The present study merely investigated the effect of vitamin D consumption. In research conducted by Koster et al. (2018), the amount of maternal vitamin D consumption was estimated using gathered data from the maternal body mass index, multivitamin supplementation, and race, as well as the season that mothers' blood samples were collected. Subsequently, vitamin D level in the mother's body was classified into three categories, namely adequate, moderate, and inadequate. According to the results of this study, insufficient or moderate levels of vitamin D in the mother's body were associated with an increased risk of CHD (29). In our study, the levels of maternal vitamin D intake were not measured; rather, the consumption or non-consumption of vitamin D was checked by a checklist. Accordingly, it was revealed that vitamin D intake decreased the incidence of CHD in neonates, which was in agreement with the results of the research conducted by Koster et al. (2018).
Due to the low prevalence of CHD manifestation during infancy, default studies at the birth time are not sufficient to determine the true risk of CHD development. Consequently, this case-control study was carried out with the standardized time determined as after neonatal birth. Dilli et al. reported that serum vitamin D levels in both mothers and neonates were relatively low, indicating that these ratios were effective in the pathogenesis of CHD (30).

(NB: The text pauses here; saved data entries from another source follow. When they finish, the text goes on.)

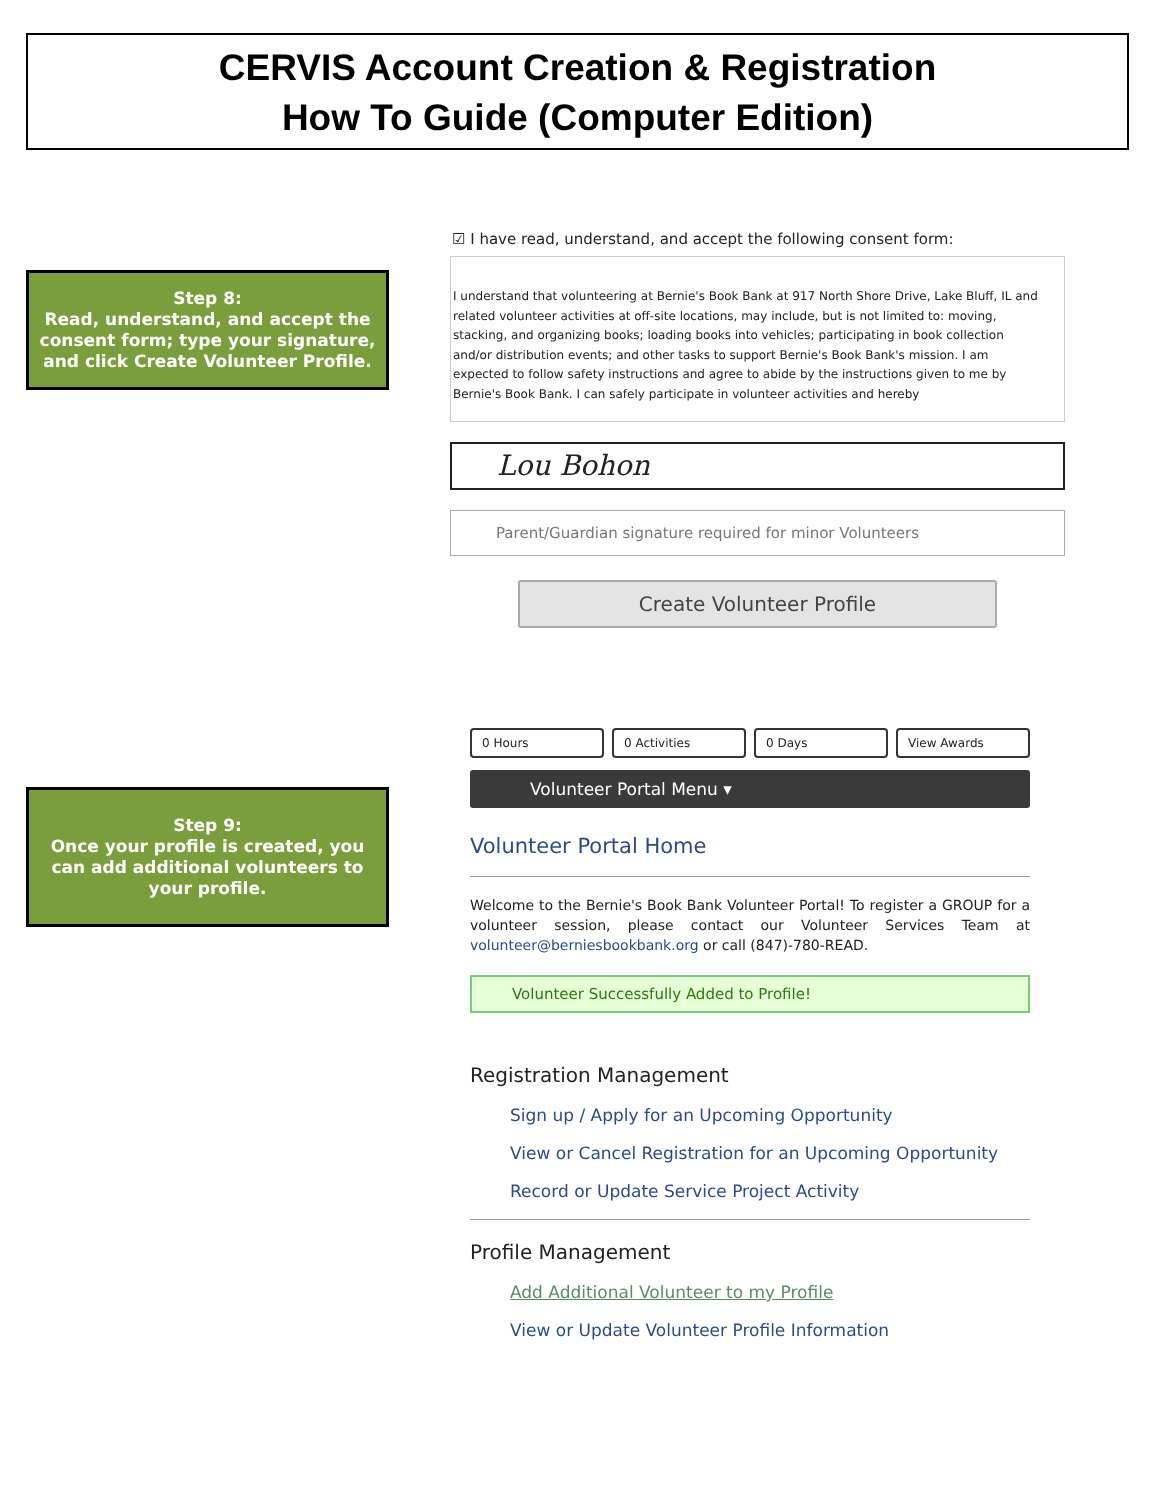CERVIS Account Creation & Registration
How To Guide (Computer Edition)
Step 8:
Read, understand, and accept the consent form; type your signature, and click Create Volunteer Profile.
☑ I have read, understand, and accept the following consent form:
I understand that volunteering at Bernie's Book Bank at 917 North Shore Drive, Lake Bluff, IL and related volunteer activities at off-site locations, may include, but is not limited to: moving, stacking, and organizing books; loading books into vehicles; participating in book collection and/or distribution events; and other tasks to support Bernie's Book Bank's mission. I am expected to follow safety instructions and agree to abide by the instructions given to me by Bernie's Book Bank. I can safely participate in volunteer activities and hereby
Lou Bohon
Parent/Guardian signature required for minor Volunteers
Create Volunteer Profile
Step 9:
Once your profile is created, you can add additional volunteers to your profile.
0 Hours 0 Activities 0 Days View Awards
Volunteer Portal Menu ▾
Volunteer Portal Home
Welcome to the Bernie's Book Bank Volunteer Portal! To register a GROUP for a volunteer session, please contact our Volunteer Services Team at volunteer@berniesbookbank.org or call (847)-780-READ.
Volunteer Successfully Added to Profile!
Registration Management
Sign up / Apply for an Upcoming Opportunity
View or Cancel Registration for an Upcoming Opportunity
Record or Update Service Project Activity
Profile Management
Add Additional Volunteer to my Profile
View or Update Volunteer Profile Information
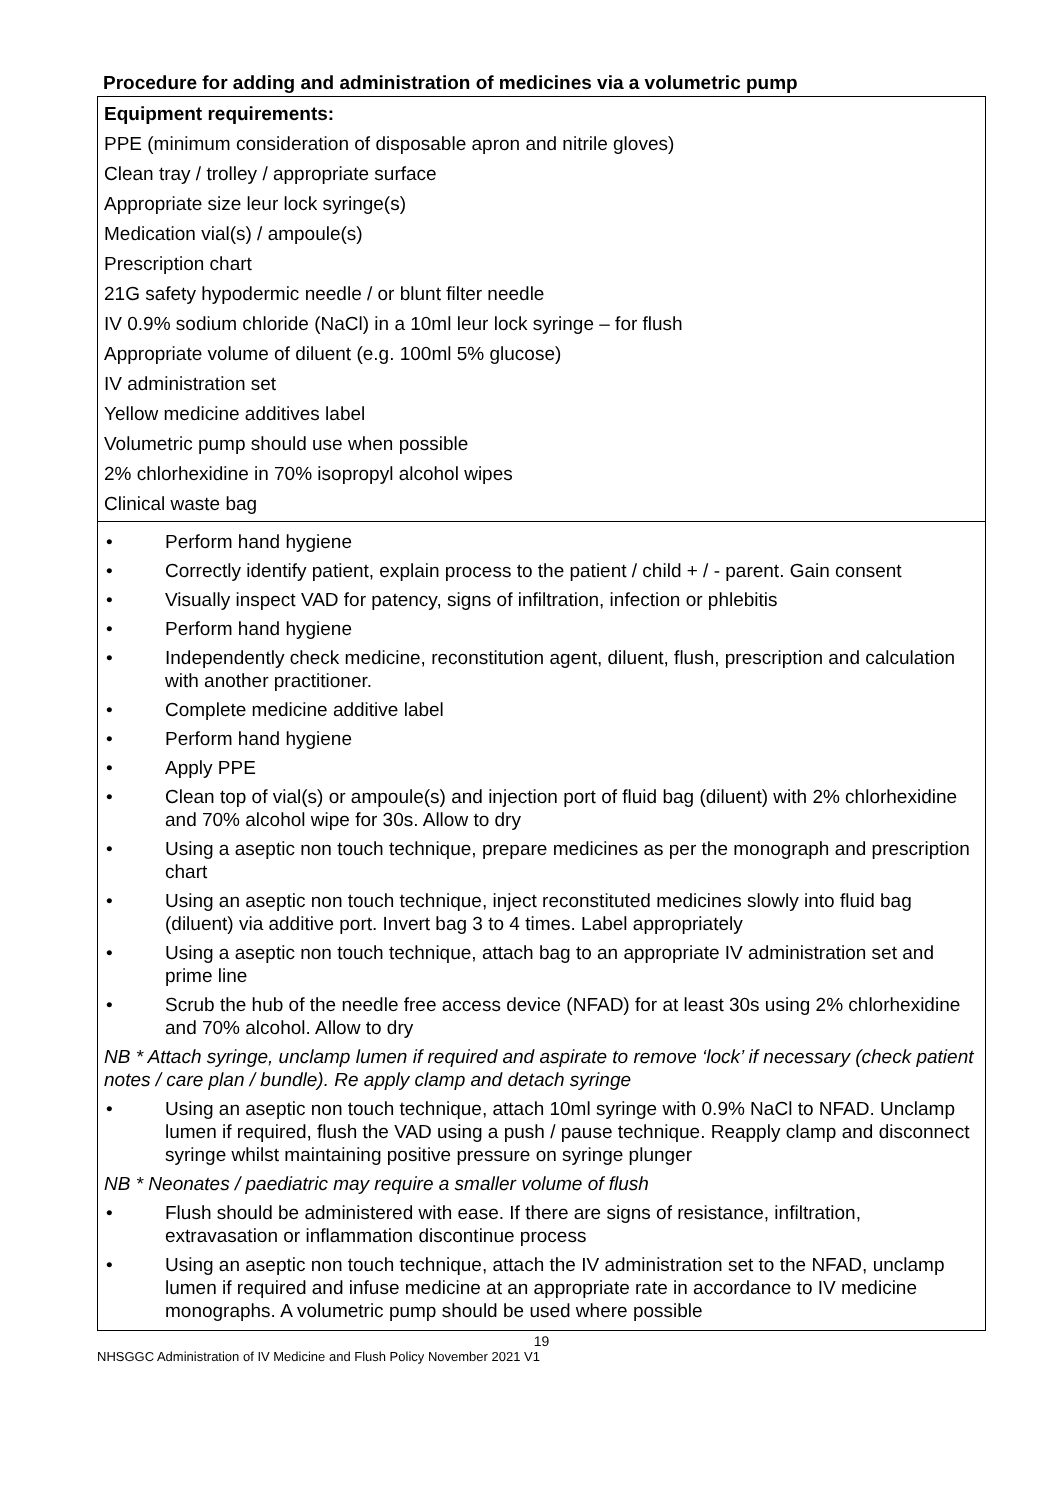Procedure for adding and administration of medicines via a volumetric pump
| Equipment requirements: PPE (minimum consideration of disposable apron and nitrile gloves) Clean tray / trolley / appropriate surface Appropriate size leur lock syringe(s) Medication vial(s) / ampoule(s) Prescription chart 21G safety hypodermic needle / or blunt filter needle IV 0.9% sodium chloride (NaCl) in a 10ml leur lock syringe – for flush Appropriate volume of diluent (e.g. 100ml 5% glucose) IV administration set Yellow medicine additives label Volumetric pump should use when possible 2% chlorhexidine in 70% isopropyl alcohol wipes Clinical waste bag |
| • Perform hand hygiene • Correctly identify patient, explain process to the patient / child + / - parent. Gain consent • Visually inspect VAD for patency, signs of infiltration, infection or phlebitis • Perform hand hygiene • Independently check medicine, reconstitution agent, diluent, flush, prescription and calculation with another practitioner. • Complete medicine additive label • Perform hand hygiene • Apply PPE • Clean top of vial(s) or ampoule(s) and injection port of fluid bag (diluent) with 2% chlorhexidine and 70% alcohol wipe for 30s. Allow to dry • Using a aseptic non touch technique, prepare medicines as per the monograph and prescription chart • Using an aseptic non touch technique, inject reconstituted medicines slowly into fluid bag (diluent) via additive port. Invert bag 3 to 4 times. Label appropriately • Using a aseptic non touch technique, attach bag to an appropriate IV administration set and prime line • Scrub the hub of the needle free access device (NFAD) for at least 30s using 2% chlorhexidine and 70% alcohol. Allow to dry NB * Attach syringe, unclamp lumen if required and aspirate to remove ‘lock’ if necessary (check patient notes / care plan / bundle). Re apply clamp and detach syringe • Using an aseptic non touch technique, attach 10ml syringe with 0.9% NaCl to NFAD. Unclamp lumen if required, flush the VAD using a push / pause technique. Reapply clamp and disconnect syringe whilst maintaining positive pressure on syringe plunger NB * Neonates / paediatric may require a smaller volume of flush • Flush should be administered with ease. If there are signs of resistance, infiltration, extravasation or inflammation discontinue process • Using an aseptic non touch technique, attach the IV administration set to the NFAD, unclamp lumen if required and infuse medicine at an appropriate rate in accordance to IV medicine monographs. A volumetric pump should be used where possible |
19
NHSGGC Administration of IV Medicine and Flush Policy November 2021 V1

The increased level of some nutrients can have a teratogenic effect, whereas vitamin D is beneficial for the development of the fetal heart. Vitamin is involved in the process of binding the active form of vitamin D to its receptor. This receptor is involved in gene regulation (31). Vitamin D receptor is present in all cells and affects many processes if activated. Embryogenesis and cardiogenesis occur between 2 and 7 weeks of gestation which require the regulation of a group of genes (32). The results of recent studies have shown that components of the vitamin D pathway are involved in cardiogenesis (33). The reduction level of 25-hydroxyvitamin D will lead to a reduction in its active type, which consequently affects gene regulation. This finding is supported by evidence demonstrating that the probability of CHD and other diseases development increases with the reduction in vitamin D levels (34).
Conclusion
Our study showed that the non-consumption of vitamin D can cause an increase in neonatal CHD incidence. However, further studies are required to be performed in this domain since the adequate and safe intake of nutritional and industrial vitamin D for this group has not been determined yet.
Acknowledgments
The authors would like to thank the Research and Technology Deputy of Qom University of Medical Sciences, as well as all participants cooperating in this study.
Conflicts of interest
The authors declare that there is no conflict of interest.